TEXT BLOCK:
───
Why Giuliani's iPhone Mishap Indicates a Deeper Problem

Dunning-Kruger syndrome is a terrible affliction. It knows no boundaries, affecting people from the lowliest of administrators to those in the highest office. However, its real victims aren’t those who suffer from it – it’s those who suffer under it.

Coined by social psychologists David Dunning and Justin Kruger, the Dunning-Kruger effect is a form of cognitive bias that convinces the incompetent that they’re experts. As Dunning put it, “poor performers are not in a position to recognize the shortcomings in their performance.”

The latest Dunning-Kruger sufferer is former New York City mayor Rudy Giuliani. Recently it surfaced that the attorney had to take his iPhone into the Apple store less than a month after Donald Trump appointed him as his cybersecurity advisor in January 2017. He was locked out of the device after forgetting his passcode and entered the wrong one at least 10 times, FBI agents told NBC News.

“Trump had just named him as an informal adviser on cybersecurity and here, he couldn’t even master the fundamentals of securing your own device,” an Apple store employee reportedly said.

Guffaw all you like at Giuliani’s iPhone trouble, along with his cybersecurity consulting company’s insecure website and his inability to understand Twitter. Never mind that experts called his appointment to the cybersecurity working group at the White House a symbolic hat-tip for his campaign help. A “nothing job.” This all points to a deeper problem.

We’re getting accustomed to appointing the wrong people for important cybersecurity positions. Take Japan’s then-deputy chief of the government's cybersecurity strategy office Yoshitaka Sakurada, who in November 2018 admitted that he doesn’t use computers.

At least Japan has a cybersecurity person in its cabinet. Not so the UK government, which decided it doesn’t need a cabinet minister to oversee the National Cyber Security Centre, despite a Joint Committee report to the contrary.
───
SOURCE DATA:
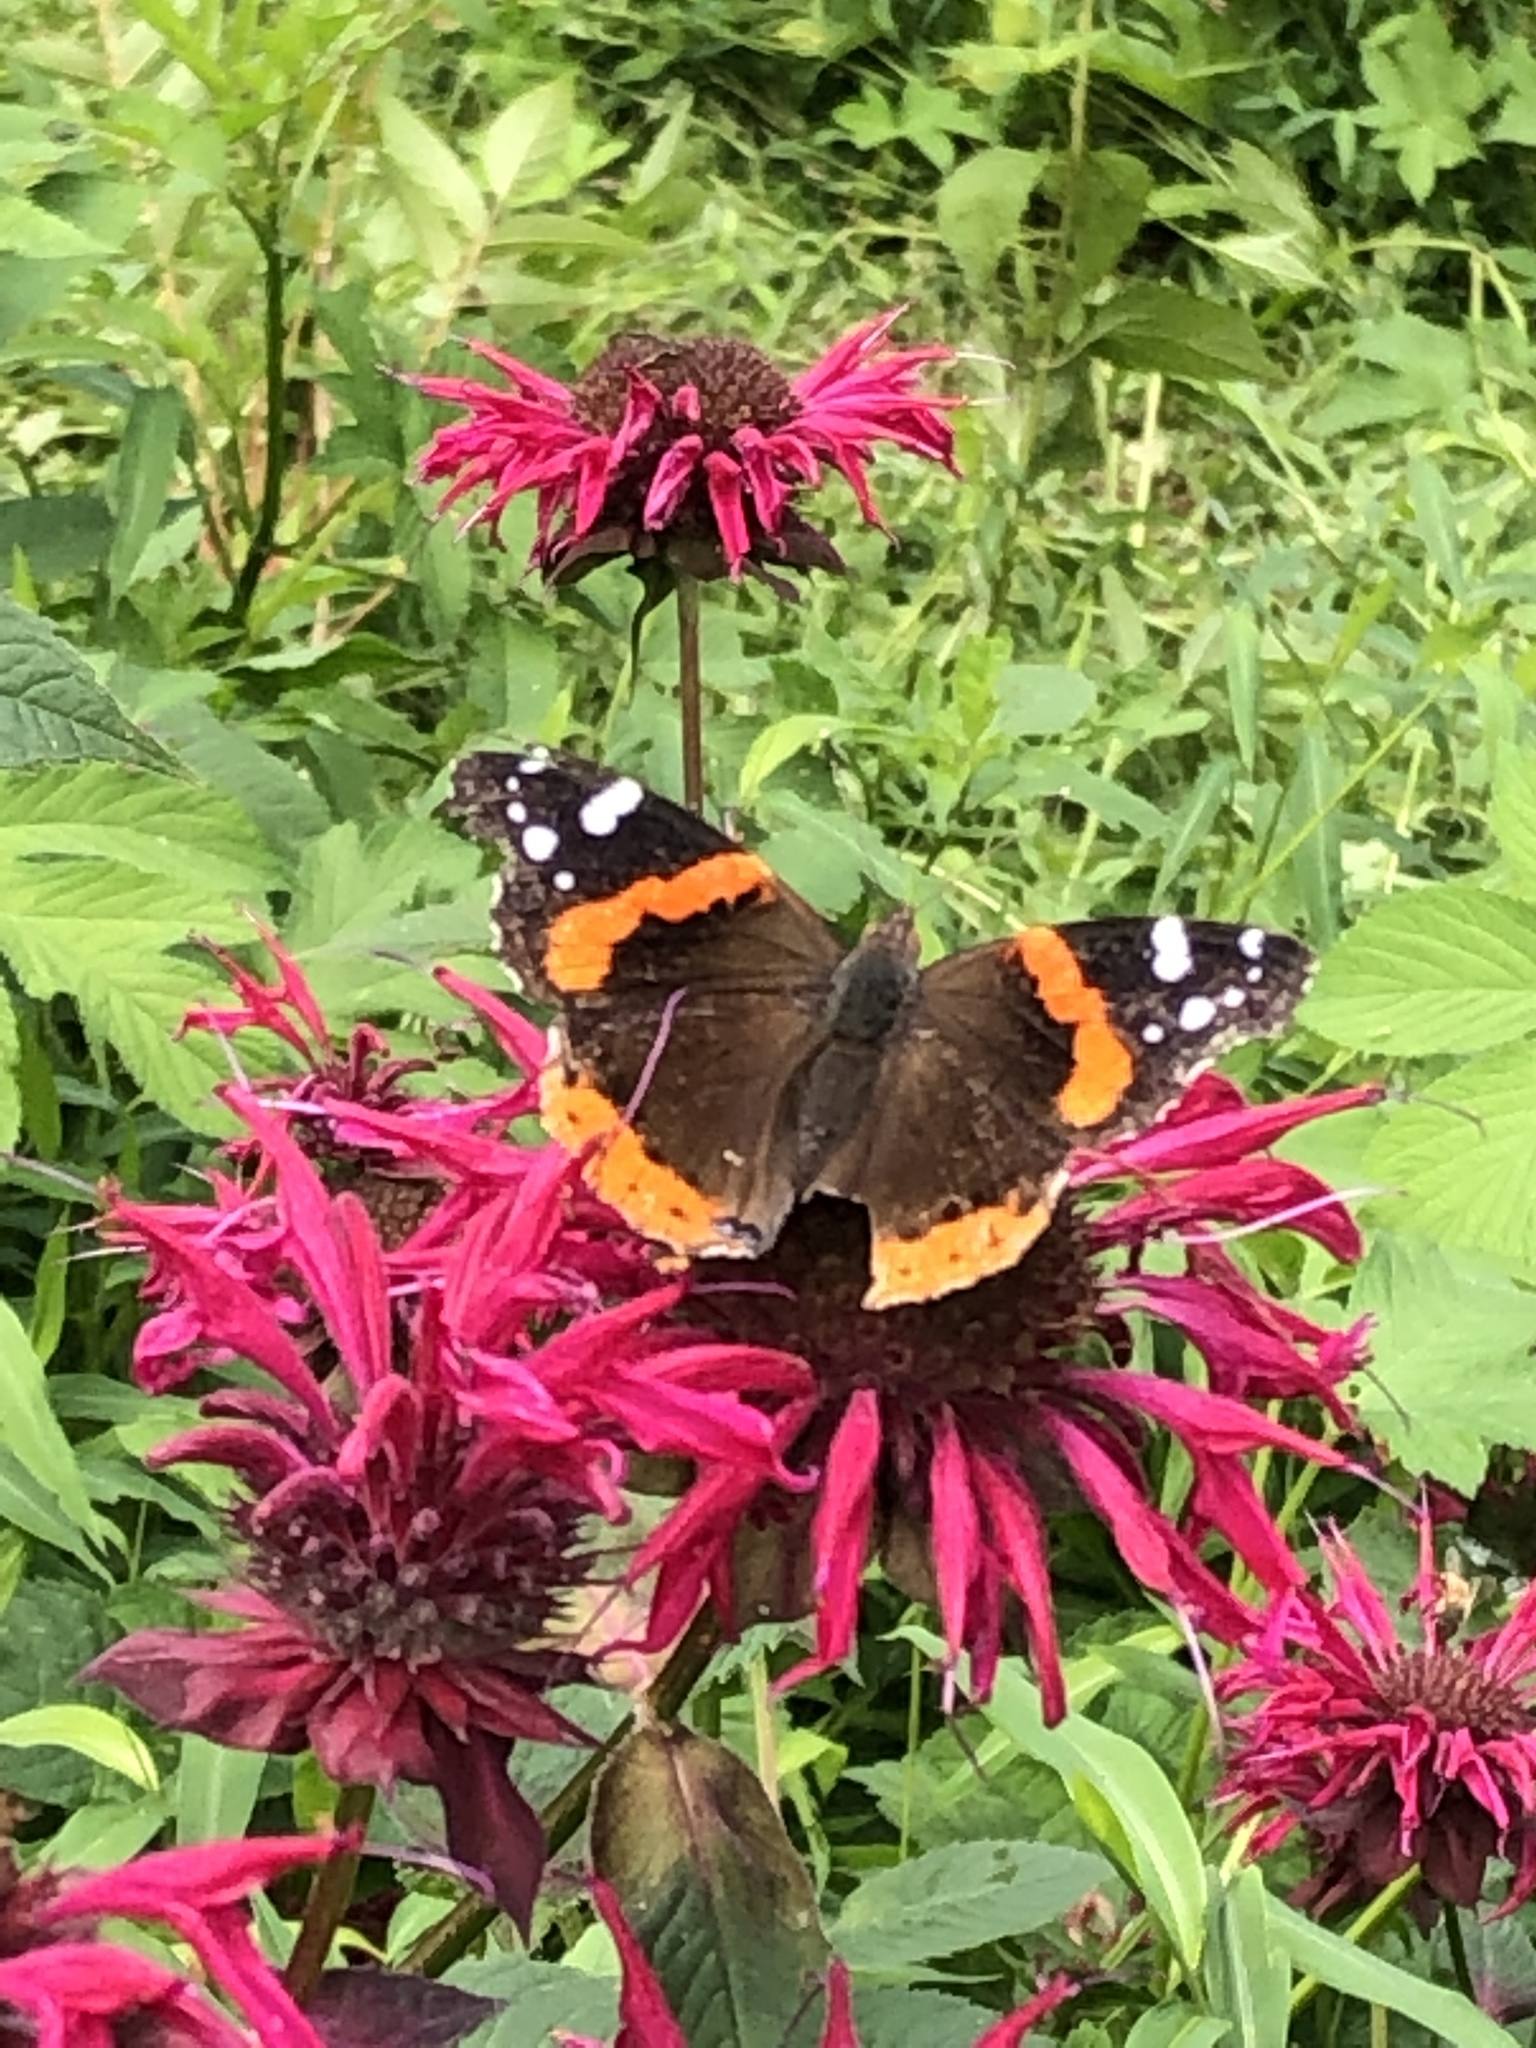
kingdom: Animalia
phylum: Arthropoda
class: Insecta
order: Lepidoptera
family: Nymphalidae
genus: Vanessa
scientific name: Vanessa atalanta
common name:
───
REQUIRED ACTION A: Reproduce the article on Giuliani's iPhone mishap from "Coined by social" to "employee reportedly said.".
REQUIRED ACTION B: Continue the article about Giuliani's iPhone trouble and cybersecurity appointments from its last sentence.

OUTPUT A:
Coined by social psychologists David Dunning and Justin Kruger, the Dunning-Kruger effect is a form of cognitive bias that convinces the incompetent that they’re experts. As Dunning put it, “poor performers are not in a position to recognize the shortcomings in their performance.”

The latest Dunning-Kruger sufferer is former New York City mayor Rudy Giuliani. Recently it surfaced that the attorney had to take his iPhone into the Apple store less than a month after Donald Trump appointed him as his cybersecurity advisor in January 2017. He was locked out of the device after forgetting his passcode and entered the wrong one at least 10 times, FBI agents told NBC News.

“Trump had just named him as an informal adviser on cybersecurity and here, he couldn’t even master the fundamentals of securing your own device,” an Apple store employee reportedly said.

OUTPUT B:
It wasn’t always like this. Remember Howard Schmidt? He was cybersecurity coordinator in the Obama administration until 2012, and he had true expertise. He wasn’t a lawyer trying to be a security pro. He was the real deal, with a long list of credentials including founding the first dedicated computer forensics lab in the US government. His successor Michael Daniel was an Office of Management and Budget man who tangled with cybersecurity and intelligence budget issues, so he was also familiar with the territory.

Now, we hear that White House branch chief of network defense Dimitrios Vastakis has resigned from the Office of the Chief Information Security Officer (OCISO), which merged with the Office of the Chief Information Officer (OCIO) in July and was responsible for securing the Presidential Information Technology Community (PITC) network. His complaint? Political infighting and leadership changes at the top were stripping the Office of its ability to protect the White House.

“This is a significant shift in the priorities of senior leadership, where business operations and quality of service take precedence over securing the President's network,” Vastakis said, in a memo that doubled as his resignation letter. “As a career cybersecurity professional, this is alarming.”

If cybersecurity is as much of a threat as government rhetoric claims (and it is), then it’s time to put meaningful people with a track record in cybersecurity in leadership positions dedicated to the task of protecting our networks. Anything less is a public disservice. In the years to come, such missteps may cost us dearly.